Extracted data entries
• • • • •

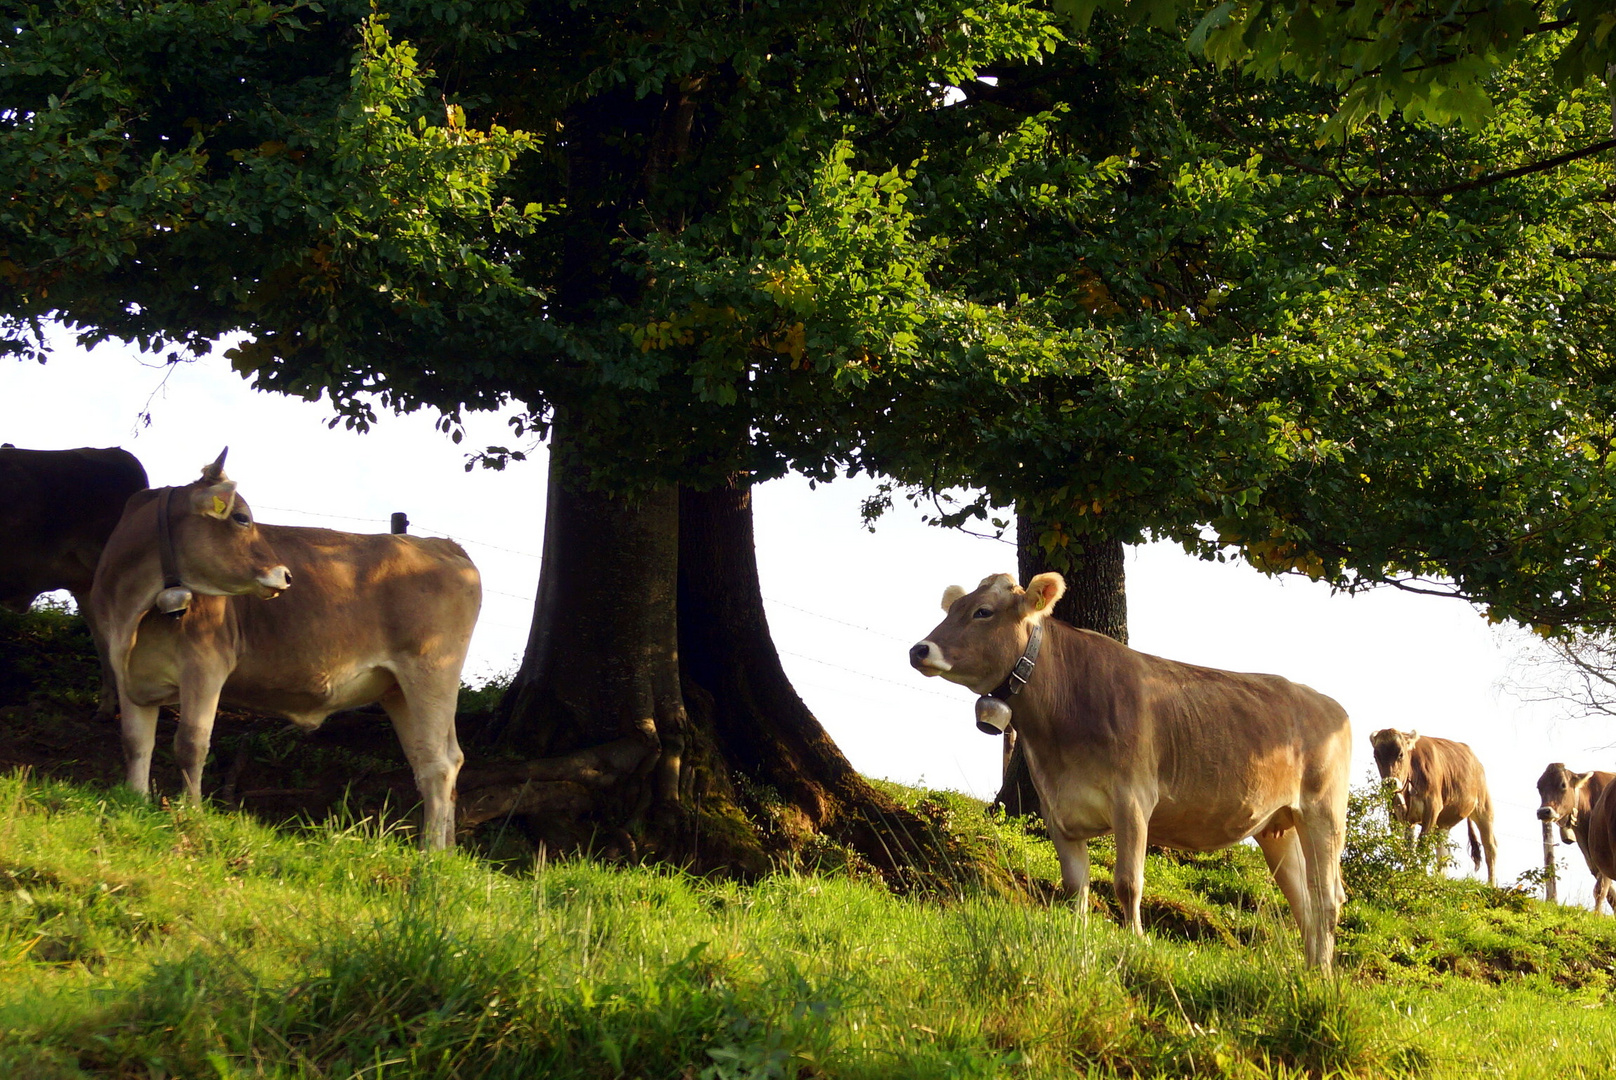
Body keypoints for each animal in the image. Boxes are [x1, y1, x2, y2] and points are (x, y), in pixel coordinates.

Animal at [90, 452, 478, 847]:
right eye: (241, 517)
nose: (286, 575)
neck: (131, 614)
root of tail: (441, 545)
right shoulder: (127, 672)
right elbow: (135, 741)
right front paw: (135, 801)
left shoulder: (204, 664)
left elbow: (191, 743)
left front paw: (191, 813)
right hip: (398, 689)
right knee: (440, 758)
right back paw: (446, 850)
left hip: (431, 672)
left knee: (437, 764)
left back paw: (430, 850)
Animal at [911, 572, 1350, 970]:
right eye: (952, 608)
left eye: (983, 611)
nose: (919, 649)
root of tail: (1329, 705)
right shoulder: (1056, 807)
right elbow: (1075, 884)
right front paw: (1078, 933)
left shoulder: (1133, 798)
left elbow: (1128, 882)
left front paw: (1137, 942)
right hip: (1277, 826)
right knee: (1304, 901)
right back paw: (1314, 971)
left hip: (1322, 814)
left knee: (1327, 898)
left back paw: (1324, 975)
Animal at [1370, 724, 1493, 885]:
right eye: (1376, 756)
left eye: (1400, 754)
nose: (1390, 783)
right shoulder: (1398, 815)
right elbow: (1406, 848)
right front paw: (1409, 874)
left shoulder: (1432, 808)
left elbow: (1422, 845)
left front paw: (1420, 875)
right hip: (1443, 823)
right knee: (1443, 852)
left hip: (1483, 808)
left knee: (1490, 847)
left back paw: (1492, 884)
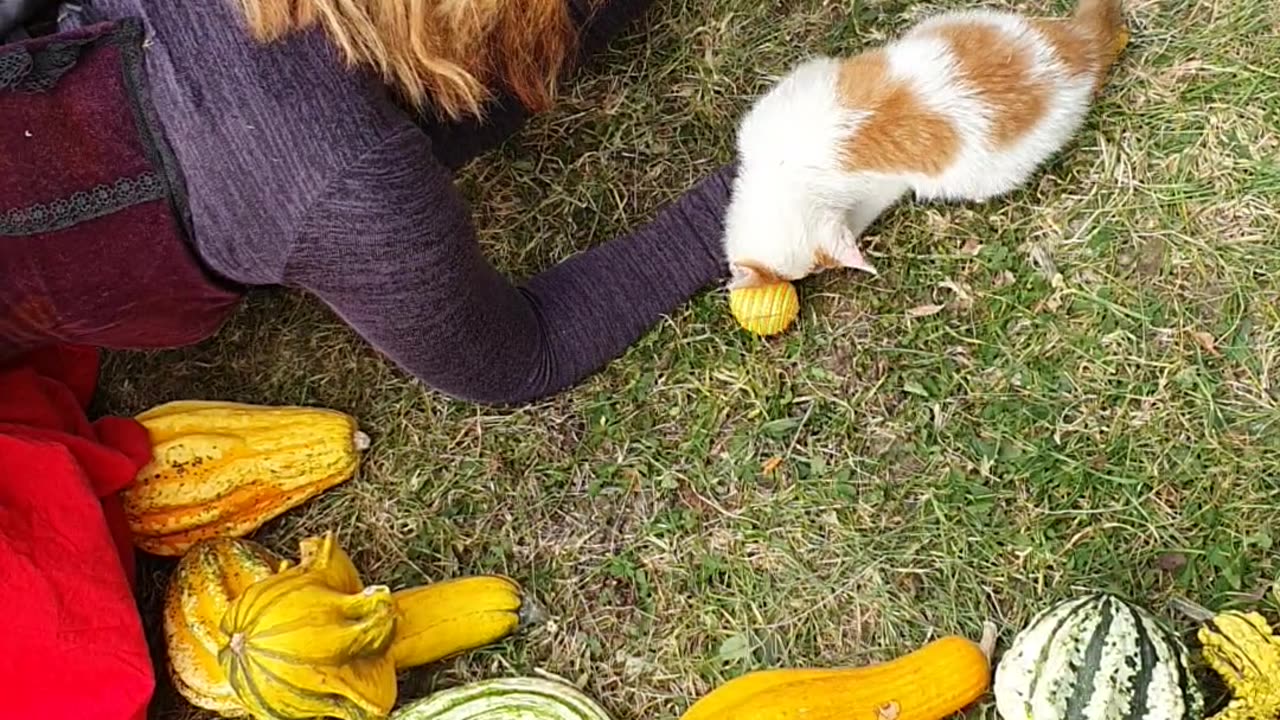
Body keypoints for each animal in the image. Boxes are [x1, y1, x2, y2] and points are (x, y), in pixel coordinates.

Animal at [727, 0, 1126, 285]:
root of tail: (1079, 49)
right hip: (952, 22)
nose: (815, 276)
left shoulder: (877, 190)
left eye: (809, 273)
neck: (785, 170)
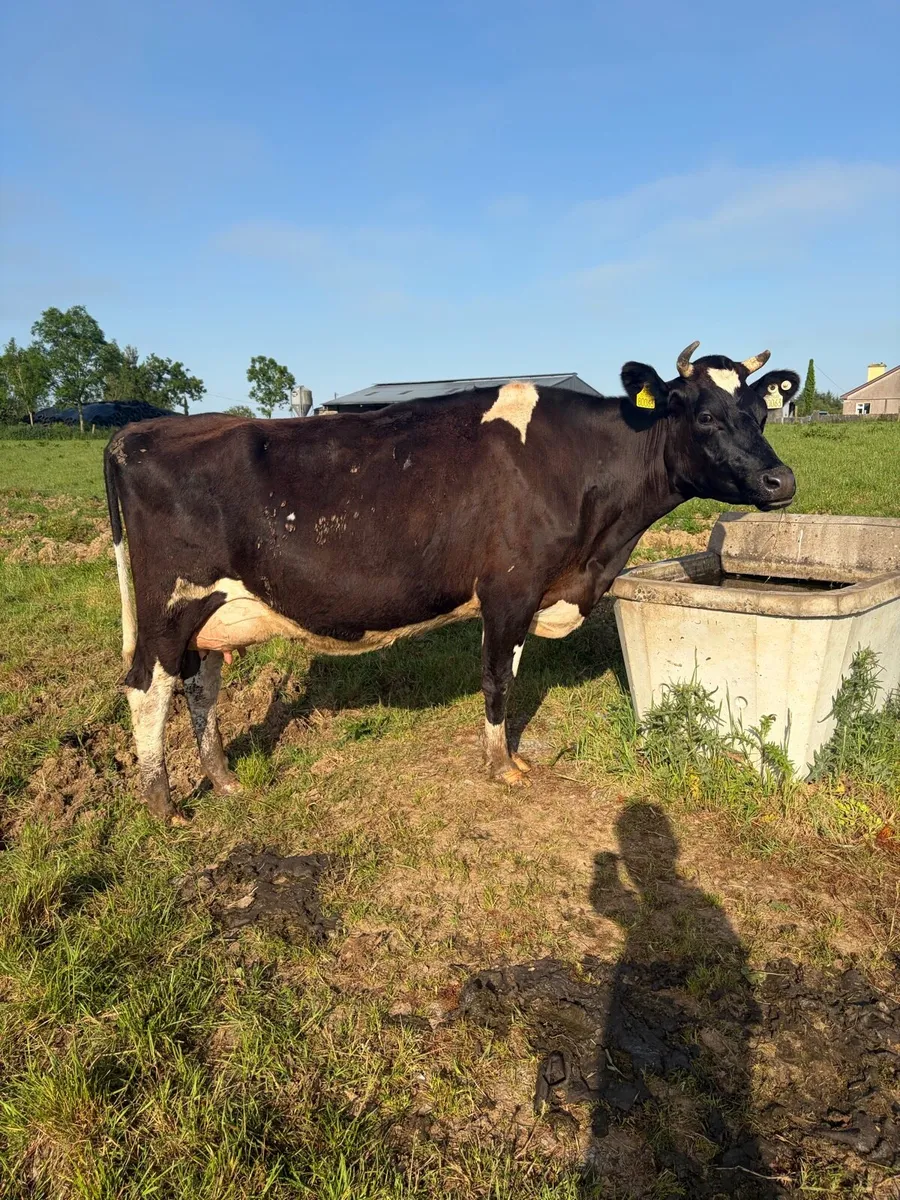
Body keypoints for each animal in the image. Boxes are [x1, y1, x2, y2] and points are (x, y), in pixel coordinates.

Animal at [104, 342, 799, 823]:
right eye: (704, 416)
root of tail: (140, 430)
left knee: (200, 686)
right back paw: (163, 806)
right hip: (171, 600)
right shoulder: (511, 588)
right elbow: (497, 681)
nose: (781, 480)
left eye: (761, 412)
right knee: (146, 687)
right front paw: (502, 766)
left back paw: (224, 781)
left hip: (212, 613)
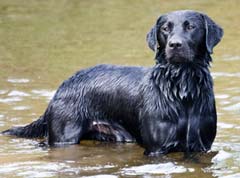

• • • • •

- TASK DESCRIPTION: Set down each entry again exactly as written. Pictures stay out.

- RESULT OF THIS TASK:
Body keypoints for each animal in the image. Boxes are [x1, y1, x2, y2] and points are (x, y), in pixel coordinates.

Animal at [90, 452, 478, 847]:
right eye: (241, 517)
nose: (286, 575)
neck: (131, 614)
root of tail: (441, 545)
right shoulder: (127, 672)
right elbow: (135, 741)
right front paw: (135, 801)
left shoulder: (204, 664)
left elbow: (191, 743)
left front paw: (191, 813)
right hip: (398, 689)
right knee: (440, 758)
right back paw: (446, 850)
left hip: (431, 672)
left knee: (437, 764)
left back paw: (430, 850)
Animal at [911, 572, 1350, 970]:
right eye: (952, 608)
left eye: (983, 611)
nose: (919, 649)
root of tail: (1329, 705)
right shoulder: (1056, 807)
right elbow: (1075, 884)
right front paw: (1078, 933)
left shoulder: (1133, 798)
left elbow: (1128, 882)
left front paw: (1137, 942)
right hip: (1277, 826)
right knee: (1304, 901)
right back paw: (1314, 971)
left hip: (1322, 814)
left knee: (1327, 898)
left back paw: (1324, 975)
Animal at [1370, 724, 1493, 885]:
right eye: (1376, 756)
left eye: (1400, 754)
nose: (1390, 783)
right shoulder: (1398, 815)
right elbow: (1406, 848)
right front paw: (1409, 874)
left shoulder: (1432, 808)
left elbow: (1422, 845)
left front paw: (1420, 875)
right hip: (1443, 823)
right knee: (1443, 852)
left hip: (1483, 808)
left knee: (1490, 847)
left back paw: (1492, 884)
Body keypoints for each animal in the image. Boxes are [x1, y1, x2, y2] and points are (x, y), in pixel coordinates.

Animal at [727, 0, 1126, 285]:
root of tail: (1079, 49)
right hip: (952, 22)
nose: (815, 276)
left shoulder: (877, 190)
left eye: (809, 273)
neck: (785, 170)
Body keypoints for each animal in the image. Boxes are [x1, y1, x2, y2] and points are (x, y), in pixel coordinates.

Animal at [104, 342, 799, 823]:
right eye: (704, 416)
root of tail: (140, 430)
left knee: (200, 686)
right back paw: (163, 806)
right hip: (171, 600)
right shoulder: (511, 588)
right elbow: (497, 681)
nose: (781, 480)
left eye: (761, 412)
right knee: (146, 687)
right front paw: (502, 766)
left back paw: (224, 781)
left hip: (212, 613)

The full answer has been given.